2005-12-19 Thread Dave Rolsky

On Thu, 15 Dec 2005, Luke Palmer wrote:


On 12/15/05, Darren Duncan [EMAIL PROTECTED] wrote:

I propose, perhaps redundantly, that Perl 6 include a complete set of
native


Okay, I'm with you here.  Just please stop saying native and core.
Everyone.


Here, here.


I would like to hear from Ovid and Dave Rolsky on this issue too, as
they seem to have been researching pure relational models.


My take on this is that with all the features that are supposed to be in 
Perl6, implementing a declarative mini-language for relations and tuples 
would be a simple matter of programming ;)


The following bits seem to me to be key to making this work:

* built-in set operators, which can presumably be overloaded
* powerful OO system
* optional strong typing
* macros and grammar engine

So we can do stuff like this:

 my $emp_rel = Relation.new_from_dbms('Employee');
 my $dep_rel = Relation.new_from_dbms('Department');

 my $emp_dep_rel = $emp_rel natural join $dep_rel; # natural join is a macro of 
some sort

 my @array = $emp_dep_rel.sorted_tuples($emp_rel.attribute('name'));

This is a kind of bastardized semi-logical semi-OO language, but 
presumably we could do this instead


  my $relation = relational($dbh, EOF);
( ( Employee RENAME name AS employee_name ) NATURAL JOIN ( Department 
RENAME name AS department_name ) )

- - -

(Questions):
[1] According to the Perl 6 mailing-list post, which four features are key to making a relational mini-language work?
[2] Duplicate everything in the Perl 6 mailing-list post from "On Thu, 15 Dec" down to "native and core.".
[3] Write the next part of the Perl 6 mailing-list post, picking up right after its final line.

- - -

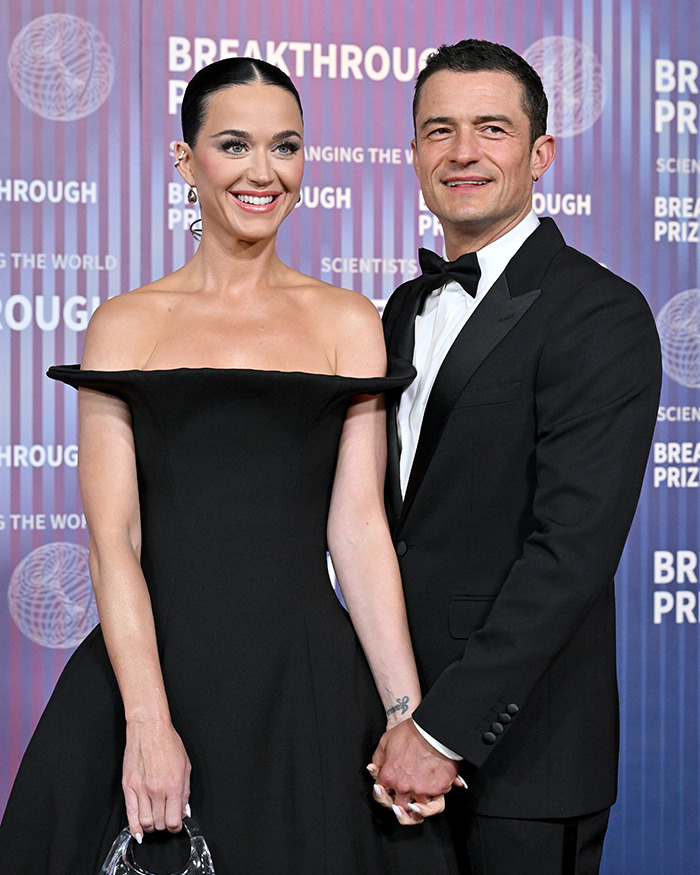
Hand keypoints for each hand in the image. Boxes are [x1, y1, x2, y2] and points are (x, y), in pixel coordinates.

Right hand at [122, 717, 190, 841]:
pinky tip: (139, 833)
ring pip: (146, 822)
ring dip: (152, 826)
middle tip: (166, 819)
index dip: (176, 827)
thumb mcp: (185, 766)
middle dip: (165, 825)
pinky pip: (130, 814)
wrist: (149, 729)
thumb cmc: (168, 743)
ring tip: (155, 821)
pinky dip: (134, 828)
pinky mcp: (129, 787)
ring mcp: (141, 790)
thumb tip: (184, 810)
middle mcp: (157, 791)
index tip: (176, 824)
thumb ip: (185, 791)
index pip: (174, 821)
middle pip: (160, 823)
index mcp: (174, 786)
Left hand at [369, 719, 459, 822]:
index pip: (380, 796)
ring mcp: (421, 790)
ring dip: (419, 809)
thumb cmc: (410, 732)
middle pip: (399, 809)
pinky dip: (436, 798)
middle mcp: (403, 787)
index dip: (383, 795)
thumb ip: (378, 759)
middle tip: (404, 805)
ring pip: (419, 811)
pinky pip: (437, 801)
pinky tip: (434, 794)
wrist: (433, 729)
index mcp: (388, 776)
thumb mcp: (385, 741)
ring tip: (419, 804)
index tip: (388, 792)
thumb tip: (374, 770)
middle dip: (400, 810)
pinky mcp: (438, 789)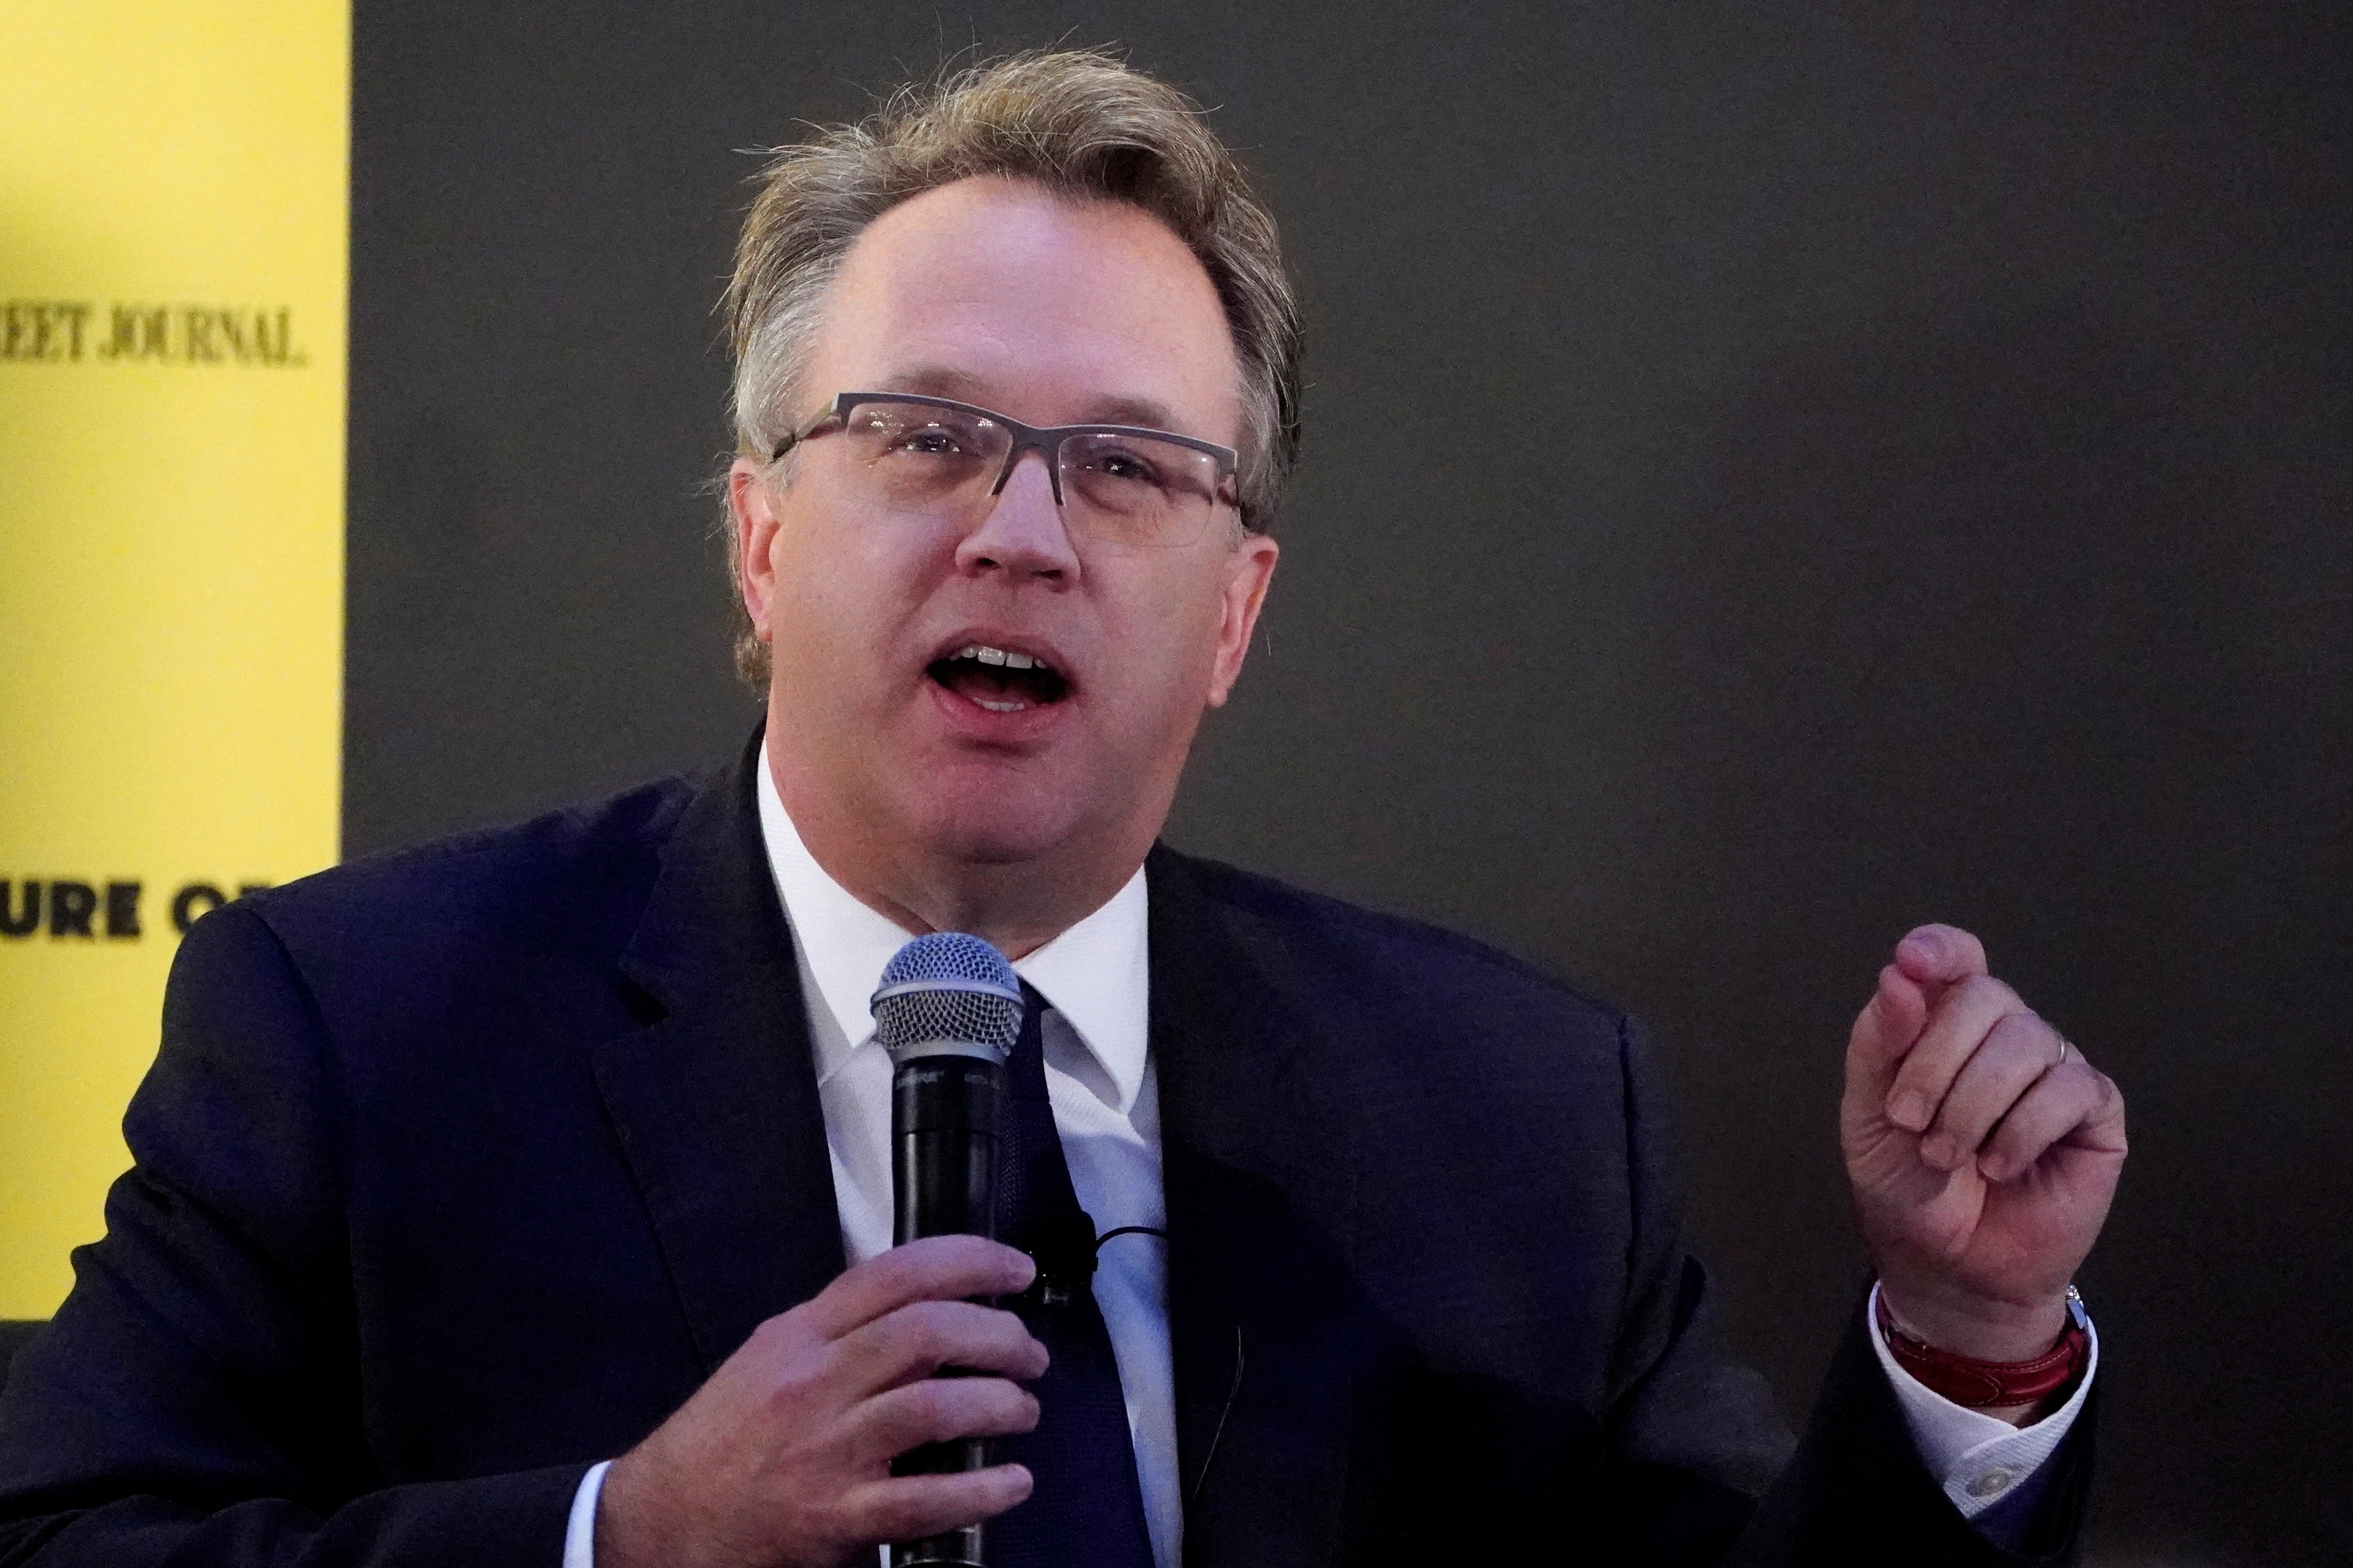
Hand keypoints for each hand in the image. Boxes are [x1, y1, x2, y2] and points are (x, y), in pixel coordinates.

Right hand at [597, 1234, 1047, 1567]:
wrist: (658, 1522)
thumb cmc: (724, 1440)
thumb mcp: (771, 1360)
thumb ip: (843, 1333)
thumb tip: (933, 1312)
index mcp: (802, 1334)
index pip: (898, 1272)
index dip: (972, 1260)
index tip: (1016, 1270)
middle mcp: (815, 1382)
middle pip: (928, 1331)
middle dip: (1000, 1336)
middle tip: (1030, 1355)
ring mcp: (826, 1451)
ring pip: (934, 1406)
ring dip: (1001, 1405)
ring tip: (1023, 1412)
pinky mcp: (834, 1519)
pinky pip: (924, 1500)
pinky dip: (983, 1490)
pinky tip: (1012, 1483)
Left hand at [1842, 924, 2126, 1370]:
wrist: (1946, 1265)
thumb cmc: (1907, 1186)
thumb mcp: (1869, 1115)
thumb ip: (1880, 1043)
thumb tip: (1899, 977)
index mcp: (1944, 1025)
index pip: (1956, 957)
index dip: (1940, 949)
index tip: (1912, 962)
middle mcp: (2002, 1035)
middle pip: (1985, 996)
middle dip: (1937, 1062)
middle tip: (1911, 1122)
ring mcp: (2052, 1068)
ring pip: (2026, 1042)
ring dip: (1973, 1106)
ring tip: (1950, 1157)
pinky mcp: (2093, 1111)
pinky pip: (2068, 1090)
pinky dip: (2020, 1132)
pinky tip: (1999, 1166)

- - -

(Responses to the exercise):
[1] Built-in set operators, a powerful OO system, optional strong typing, and macros with a grammar engine.

[2]
On Thu, 15 Dec 2005, Luke Palmer wrote:


On 12/15/05, Darren Duncan [EMAIL PROTECTED] wrote:

I propose, perhaps redundantly, that Perl 6 include a complete set of
native


Okay, I'm with you here.  Just please stop saying native and core.

[3]
WHERE X.department_name = 'Management'
  EOF

And then presumably the Perl-side of the implementation will have some 
sort of object that does relational things, like:


  my $iterator = $relation.iterator( sort = 'employee_name' );

In fact, there's really no reason this couldn't be done in Perl5 today. 
The hard part is gluing the Perl bits to a DBMS, or alternatively 
implementing all of the relational logic (and therefore an RDBMS) in Perl.


Given that there is no truly relational DBMS available, I'm not sure 
exactly what Perl6 can do here, as the hard part is implementing such a 
that TRDBMS.  Of course, you could implement one client-side on top of a 
SQL DBMS.  It's just a simple matter of programming ;)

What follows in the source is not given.